In The New 52 continuity reboot, Ma'alefa'ak is reintroduced in a 2015 storyline in which the Earth-born survivors of the Martian extinction build a weapon to infiltrate and enslave Earth.

==Powers and abilities==
Ma'alefa'ak possesses abilities similar to Martian Manhunter and all other Green Martians. The character has superhuman levels of strength, stamina speed and durability. Other base abilities include "Martian vision" (projecting energy beams from his eyes). Complete control of his molecular structure also allows Ma'alefa'ak to shapeshift, regenerate, and utilize invisibility and intangibility. Ma'alefa'ak also possesses telekinesis, and originally possessed telepathy, although this ability was removed by the Council of Mars.

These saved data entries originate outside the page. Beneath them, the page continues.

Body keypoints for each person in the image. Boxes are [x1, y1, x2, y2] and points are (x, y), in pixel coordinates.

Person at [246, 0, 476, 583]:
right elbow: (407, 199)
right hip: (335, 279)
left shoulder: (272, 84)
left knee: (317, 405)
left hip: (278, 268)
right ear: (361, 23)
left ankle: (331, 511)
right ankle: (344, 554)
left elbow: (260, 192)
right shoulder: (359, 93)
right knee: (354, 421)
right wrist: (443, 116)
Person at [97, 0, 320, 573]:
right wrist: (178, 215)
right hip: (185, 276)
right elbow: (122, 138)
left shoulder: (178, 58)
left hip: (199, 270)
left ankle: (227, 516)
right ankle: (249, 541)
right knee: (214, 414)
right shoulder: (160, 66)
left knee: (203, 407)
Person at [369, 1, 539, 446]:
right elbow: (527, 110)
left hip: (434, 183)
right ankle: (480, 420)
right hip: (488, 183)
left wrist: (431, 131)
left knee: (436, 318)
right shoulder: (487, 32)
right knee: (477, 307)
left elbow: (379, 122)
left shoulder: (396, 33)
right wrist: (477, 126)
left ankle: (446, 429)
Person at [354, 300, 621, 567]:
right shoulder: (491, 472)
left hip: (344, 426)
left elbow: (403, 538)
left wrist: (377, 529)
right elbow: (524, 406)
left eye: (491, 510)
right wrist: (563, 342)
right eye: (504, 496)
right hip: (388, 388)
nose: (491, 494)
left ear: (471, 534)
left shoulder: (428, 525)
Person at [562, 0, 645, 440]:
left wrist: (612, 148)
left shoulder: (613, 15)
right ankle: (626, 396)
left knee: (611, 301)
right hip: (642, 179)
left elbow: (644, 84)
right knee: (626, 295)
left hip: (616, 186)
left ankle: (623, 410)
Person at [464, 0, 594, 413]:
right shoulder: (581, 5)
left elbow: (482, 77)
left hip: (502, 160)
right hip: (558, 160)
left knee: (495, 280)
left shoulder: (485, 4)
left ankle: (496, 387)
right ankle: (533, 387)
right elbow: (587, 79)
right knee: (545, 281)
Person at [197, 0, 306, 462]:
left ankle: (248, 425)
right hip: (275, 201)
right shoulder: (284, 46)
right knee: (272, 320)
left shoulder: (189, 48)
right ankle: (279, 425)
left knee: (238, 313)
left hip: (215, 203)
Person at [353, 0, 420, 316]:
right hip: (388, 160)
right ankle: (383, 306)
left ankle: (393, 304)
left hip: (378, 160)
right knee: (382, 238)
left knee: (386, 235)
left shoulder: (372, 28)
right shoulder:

Although Martians can be weakened by fire and suffer from pyrophobia ("H'ronmeer's Curse"), Ma'alefa'ak did not share this weakness due to the removal of his telepathic abilities. When Martian Manhunter removed the telepathic block instilled by the Council, Ma'alefa'ak regained his telepathic abilities but was also once again susceptible to fire, his vulnerability stronger than the standard Green Martian due to his lack of experience at resisting the flames.

== In other media ==
===Television===
- Ma'alefa'ak appears in Young Justice, voiced by Benjamin Diskin. This version is a White Martian named M'comm M'orzz, the younger brother of M'gann, and the son of a White Martian father and Green Martian mother who feels that White Martians are oppressed by the Green and Red Martians, describing the former as "a superstitious, cowardly lot" and taking his codename from a Martian creature to strike terror in them. In the fourth season, Ma'alefa'ak allies with Darkseid and is given the planet Durla to establish a White Martian community.
- Malefic J'onzz appears in Supergirl, portrayed by Phil LaMarr as an adult, Marcello Guedes as a boy, and Domonique Robinson as a teenager. This version, amidst a civil war between the Green and White Martians, betrayed the former to help the latter. Subsequently, he was imprisoned in the Phantom Zone and all memory of him was erased from the Martians' collective consciousness. In the fourth season finale "The Quest for Peace", the Monitor frees Malefic from the Phantom Zone and releases him on Earth-38 to seek vengeance on his brother J'onn J'onzz. Throughout the fifth season, Malefic battles Supergirl and J'onn until he is captured by Lena Luthor, who seeks to exploit his psionic powers, before he is rescued by and reconciles with J'onn. After helping the Department of Extranormal Operations foil Luthor's plans, Malefic returns to Mars, where he brings peace between the Green and White Martians.

===Film===
Ma'alefa'ak appears in Justice League: Doom, voiced by Carl Lumbly. This version is a member of Vandal Savage's Legion of Doom.

===Video games===
Ma'alefa'ak appears as a character summon in Scribblenauts Unmasked: A DC Comics Adventure.

===Miscellaneous===
Ma'alefa'ak appears in Batman: The Brave and the Bold #18. This version is a White Martian.